A patient has died after a third case of Lassa fever was confirmed in the UK, health officials say.
The person died at Luton and Dunstable University Hospital in Bedfordshire, following the discovery of two other cases of the Ebola-like virus in the east of England which were announced by the UK Health Security Agency (UKHSA) on Wednesday.
All three cases are members of the same family and are understood to be linked to recent travel to west Africa, where in some parts the animal-borne acute viral illness is endemic.
Lassa fever is usually caught from exposure to food or household items contaminated with the urine or faeces of infected rats.
It can also be transmitted through contact with infected bodily fluids.

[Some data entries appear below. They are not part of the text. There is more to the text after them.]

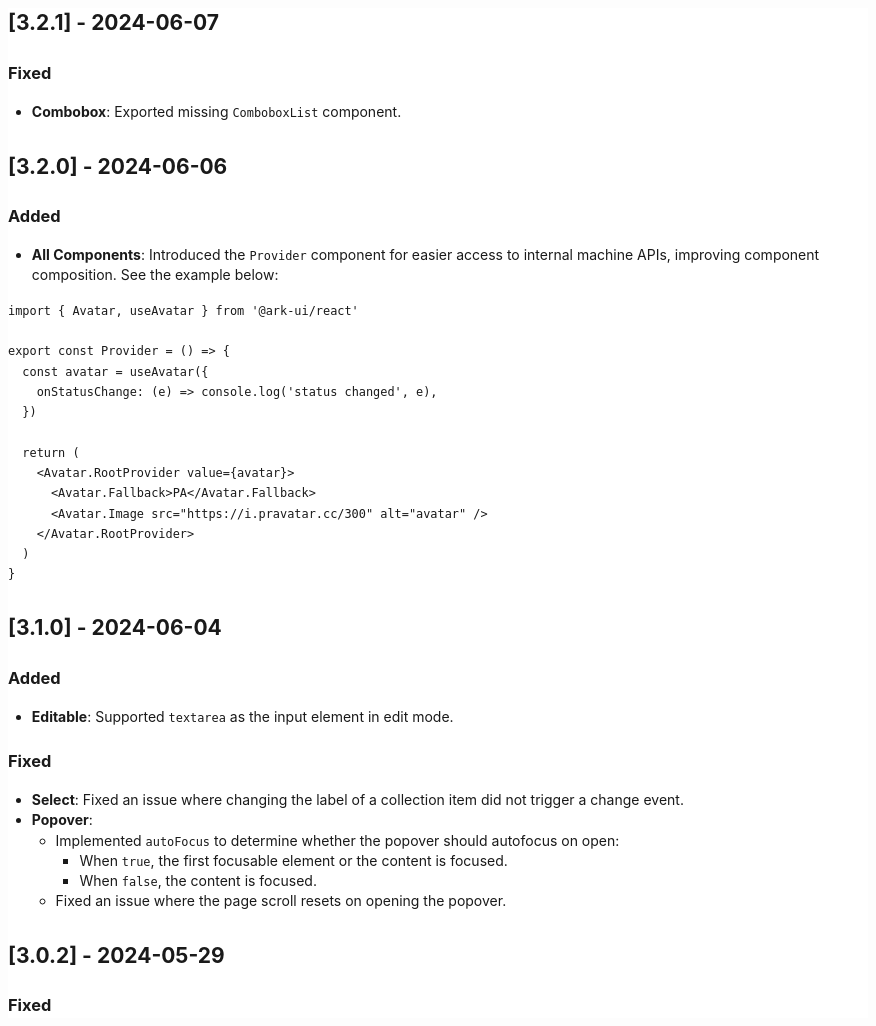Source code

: ## [3.2.1] - 2024-06-07

### Fixed

- **Combobox**: Exported missing `ComboboxList` component.

## [3.2.0] - 2024-06-06

### Added

- **All Components**: Introduced the `Provider` component for easier access to internal machine
  APIs, improving component composition. See the example below:

```tsx
import { Avatar, useAvatar } from '@ark-ui/react'

export const Provider = () => {
  const avatar = useAvatar({
    onStatusChange: (e) => console.log('status changed', e),
  })

  return (
    <Avatar.RootProvider value={avatar}>
      <Avatar.Fallback>PA</Avatar.Fallback>
      <Avatar.Image src="https://i.pravatar.cc/300" alt="avatar" />
    </Avatar.RootProvider>
  )
}
```

## [3.1.0] - 2024-06-04

### Added

- **Editable**: Supported `textarea` as the input element in edit mode.

### Fixed

- **Select**: Fixed an issue where changing the label of a collection item did not trigger a change
  event.
- **Popover**:
  - Implemented `autoFocus` to determine whether the popover should autofocus on open:
    - When `true`, the first focusable element or the content is focused.
    - When `false`, the content is focused.
  - Fixed an issue where the page scroll resets on opening the popover.

## [3.0.2] - 2024-05-29

### Fixed
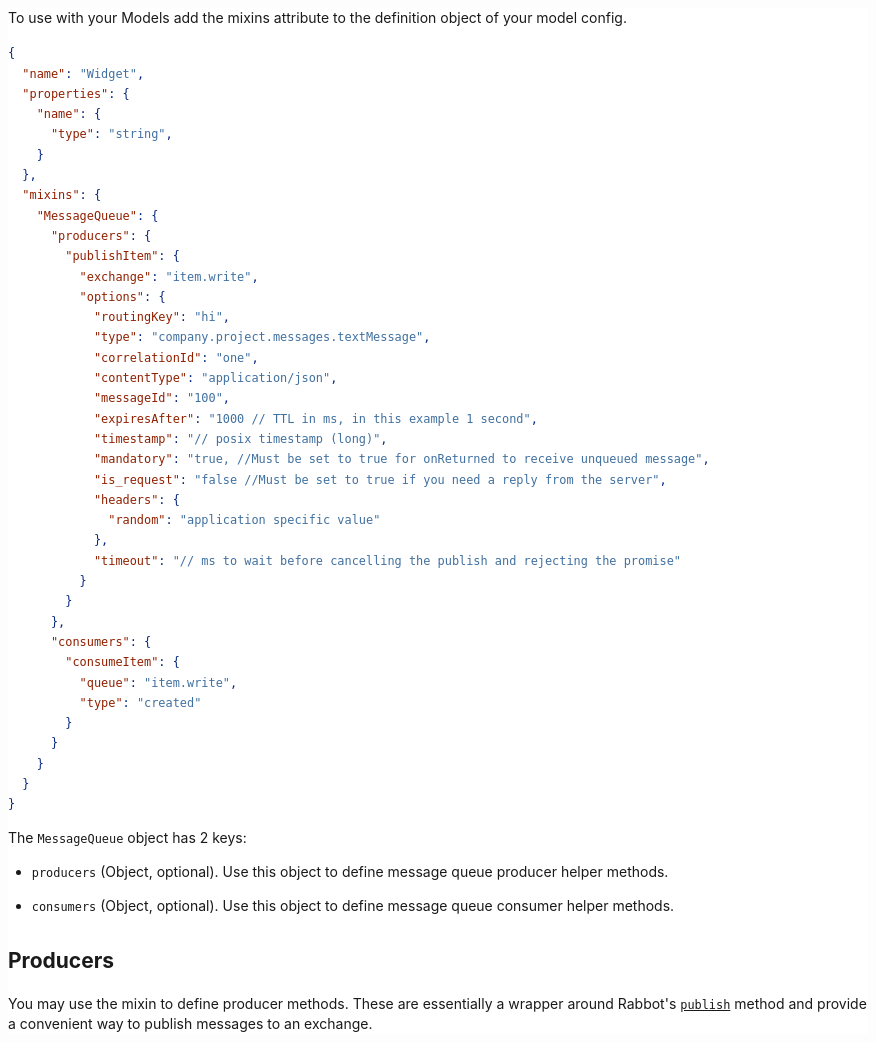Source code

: To use with your Models add the mixins attribute to the definition object of your model config.

```json
{
  "name": "Widget",
  "properties": {
    "name": {
      "type": "string",
    }
  },
  "mixins": {
    "MessageQueue": {
      "producers": {
        "publishItem": {
          "exchange": "item.write",
          "options": {
            "routingKey": "hi",
            "type": "company.project.messages.textMessage",
            "correlationId": "one",
            "contentType": "application/json",
            "messageId": "100",
            "expiresAfter": "1000 // TTL in ms, in this example 1 second",
            "timestamp": "// posix timestamp (long)",
            "mandatory": "true, //Must be set to true for onReturned to receive unqueued message",
            "is_request": "false //Must be set to true if you need a reply from the server",
            "headers": {
              "random": "application specific value"
            },
            "timeout": "// ms to wait before cancelling the publish and rejecting the promise"
          }
        }
      },
      "consumers": {
        "consumeItem": {
          "queue": "item.write",
          "type": "created"
        }
      }
    }
  }
}
```

The `MessageQueue` object has 2 keys:

- `producers` (Object, optional). Use this object to define message queue producer helper methods.

- `consumers` (Object, optional). Use this object to define message queue consumer helper methods.

## Producers

You may use the mixin to define producer methods. These are essentially a wrapper around Rabbot's [`publish`](https://github.com/arobson/rabbot#publish-exchangename-options-connectionname-) method and provide a convenient way to publish messages to an exchange.
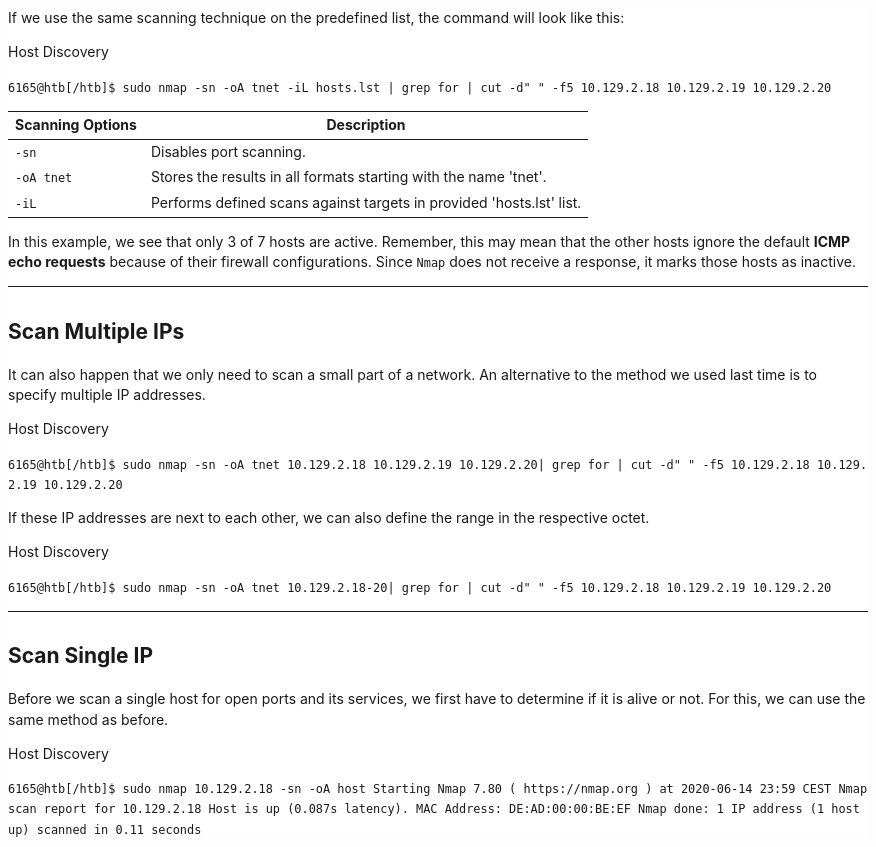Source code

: If we use the same scanning technique on the predefined list, the command will look like this:

Host Discovery

```shell
6165@htb[/htb]$ sudo nmap -sn -oA tnet -iL hosts.lst | grep for | cut -d" " -f5 10.129.2.18 10.129.2.19 10.129.2.20
```

| **Scanning Options** | **Description** |
| --- | --- |
| `-sn` | Disables port scanning. |
| `-oA tnet` | Stores the results in all formats starting with the name 'tnet'. |
| `-iL` | Performs defined scans against targets in provided 'hosts.lst' list. |

In this example, we see that only 3 of 7 hosts are active. Remember, this may mean that the other hosts ignore the default **ICMP echo requests** because of their firewall configurations. Since `Nmap` does not receive a response, it marks those hosts as inactive.

___

## Scan Multiple IPs

It can also happen that we only need to scan a small part of a network. An alternative to the method we used last time is to specify multiple IP addresses.

Host Discovery

```shell
6165@htb[/htb]$ sudo nmap -sn -oA tnet 10.129.2.18 10.129.2.19 10.129.2.20| grep for | cut -d" " -f5 10.129.2.18 10.129.2.19 10.129.2.20
```

If these IP addresses are next to each other, we can also define the range in the respective octet.

Host Discovery

```shell
6165@htb[/htb]$ sudo nmap -sn -oA tnet 10.129.2.18-20| grep for | cut -d" " -f5 10.129.2.18 10.129.2.19 10.129.2.20
```

___

## Scan Single IP

Before we scan a single host for open ports and its services, we first have to determine if it is alive or not. For this, we can use the same method as before.

Host Discovery

```shell
6165@htb[/htb]$ sudo nmap 10.129.2.18 -sn -oA host Starting Nmap 7.80 ( https://nmap.org ) at 2020-06-14 23:59 CEST Nmap scan report for 10.129.2.18 Host is up (0.087s latency). MAC Address: DE:AD:00:00:BE:EF Nmap done: 1 IP address (1 host up) scanned in 0.11 seconds
```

A Bedfordshire Hospitals’ NHS Foundation Trust spokesperson said: “We confirm the sad death of a patient at our trust, who had confirmed Lassa fever. We send our deepest condolences to their family at this difficult time.
“We will continue to support the patient’s family and our staff and are working closely with colleagues from the UK Health Security Agency to undertake a robust contact tracing exercise.”
The UKHSA said: “We are contacting the individuals who have had close contact with the cases prior to confirmation of their infection, to provide appropriate assessment, support and advice.”
This includes healthcare workers that the cases have come into contact with.
“The risk to the general public remains very low,” the agency said, adding there is no evidence of further cases.
There is a very low risk of transmission to the general population, the UKHSA went on.
Lassa fever is caused by Lassa virus. Prior to these latest cases, there have been eight imported to the UK since 1980.
Last cases in UK were 13 years ago
The last two cases happened in 2009.
There was no evidence of onward transmission from any of these cases, said the government.
In November 2019, three British nationals were brought back to the UK from Sierra Leone for medical assessment after coming into close contact with two people diagnosed with Lassa fever.
One of the two Dutch nationals, who contracted the virus while working in the west African nation, died.
Public Health England also contacted at the time another 15 Britons who had contact with the Dutch Lassa fever cases to monitor them. But no Lassa fever cases were ultimately confirmed.
According to the US Centres for Disease Control and Prevention (CDC), it is endemic in parts of west Africa including Sierra Leone, Liberia, Guinea and Nigeria.
In some areas of Sierra Leone and Liberia, 10-16% of people admitted to hospitals annually have Lassa fever, demonstrating the serious impact the disease has on the region.
There are 100,000 to 300,000 Lassa fever cases estimated in west Africa each year, with around 5,000 deaths.
About 80% show no symptoms, while others experience a fever with aches and pains that can progress to headaches, vomiting and diarrhoea.
In severe cases there may be facial swelling, fluid in the lung cavity, bleeding from the mouth, nose, vagina or gastrointestinal tract and low blood pressure.
Deafness occurs in 25% of patients who survive the disease.
In half of these cases, hearing returns partially after one to three months.
The illness was discovered in 1969 and is named after the town in Nigeria where the first cases occurred.